Schwaller de Lubicz includes a lengthy discussion of the Edwin Smith Surgical Papyrus. This papyrus (from Luxor in 1862) was translated after 1920 by the renowned Egyptologist J. H. Breasted. The effort convinced him of the elevated status of ancient Egyptian science and mathematics (as it did others) but apparently modern Egyptologists remain uninfluenced by his writing. An extensive anatomical dictionary of the skull, head, and throat (also in hieroglyphics) enables the reader to comprehend the many cases of head injury described in the papyrus. Despite the ancients’ lack of a really good source of head injury cases (e.g., automobile accidents), their knowledge of clinical neuroanatomy was detailed and correct, without the benefit of EEGs, CAT scans, and magnetic resonance imaging.

The ancients described a human as comprising three interdependent beings, each having its own body and organs. Of course, all were essential and important. However, the head was especially so, for it was the seat of the spiritual being. There, the blood was spiritualized, infused with vital energy prior to coursing through the corporeal and sexual bodies. These bodies, vivified by the spiritual being, live a lifetime without knowing it in a state of ignorance or self-delusion.

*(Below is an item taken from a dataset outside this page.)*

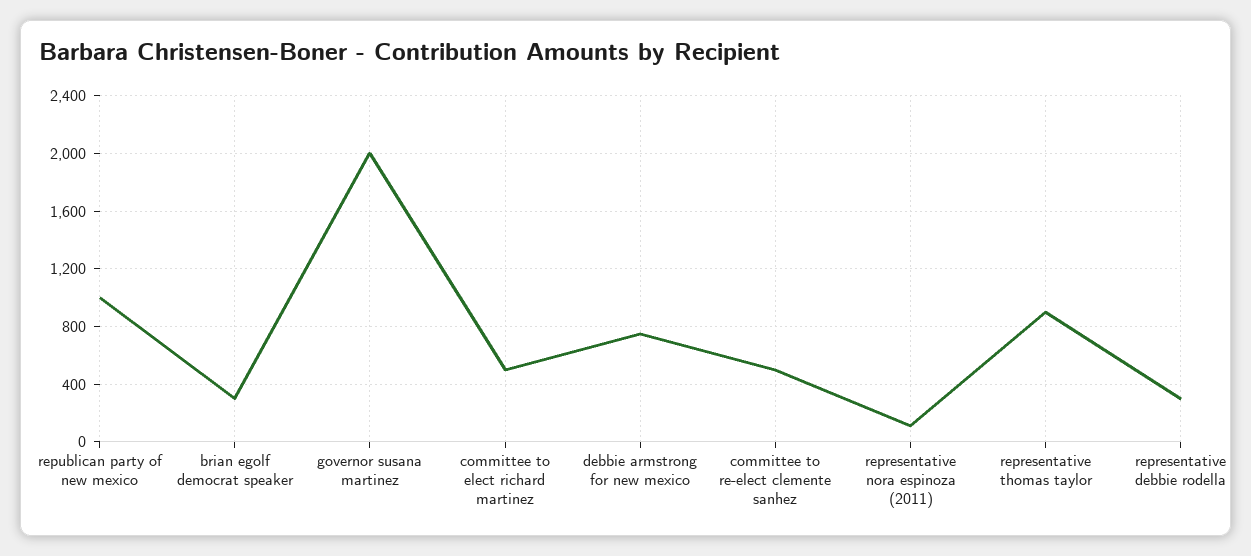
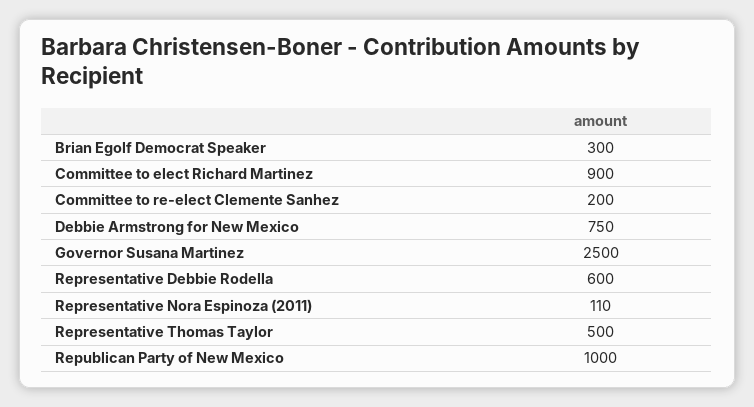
governor susana martinez: 2000 -> 2500
committee to elect richard martinez: 500 -> 900
committee to re-elect clemente sanhez: 500 -> 200
representative thomas taylor: 900 -> 500
representative debbie rodella: 300 -> 600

Modern humanity has struck an iceberg of its own making. Those forces we have tampered with and let loose, but which we do not understand, threaten our annihilation. We have a role in cosmic metabolism but are unable to fulfill it. We must cease fiddling while our planet burns, cease occupying ourselves with liposuction, with killing birds to kill insects, with poisoning the soil to kill weeds, with polluting air and water. Any sane person can see our way of “life” has become unnatural, a condition the ancients foresaw.

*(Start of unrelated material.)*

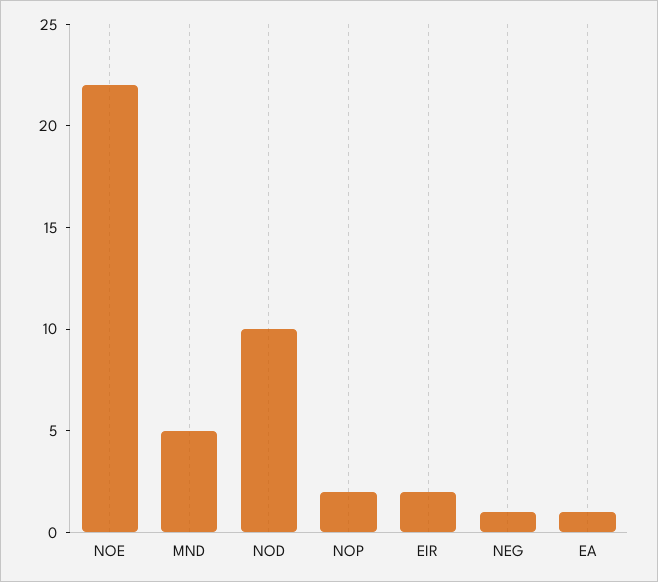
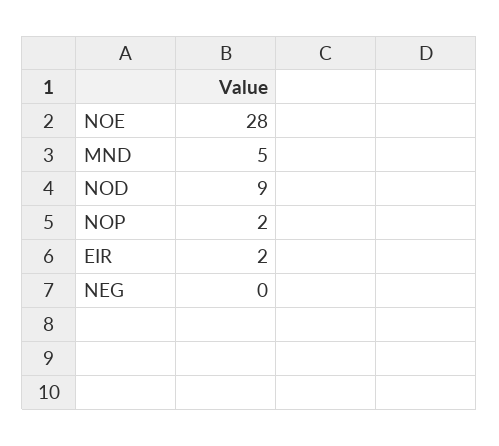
NOE: 22 -> 28
NOD: 10 -> 9
NEG: 1 -> 0
EA: 1 -> none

Everyone’s consciousness needs to expand, to evolve: We need to become aware of a great deal that, right now, escapes us. This can occur by choice— the price is some suffering. “And now that the temple of Luxor has shown us the way to follow, let us begin to explore the deeper meaning of the teaching of the pharaonic sages,” wrote Schwaller de Lubicz. We shall discover along the way what a trivial price we are asked to pay.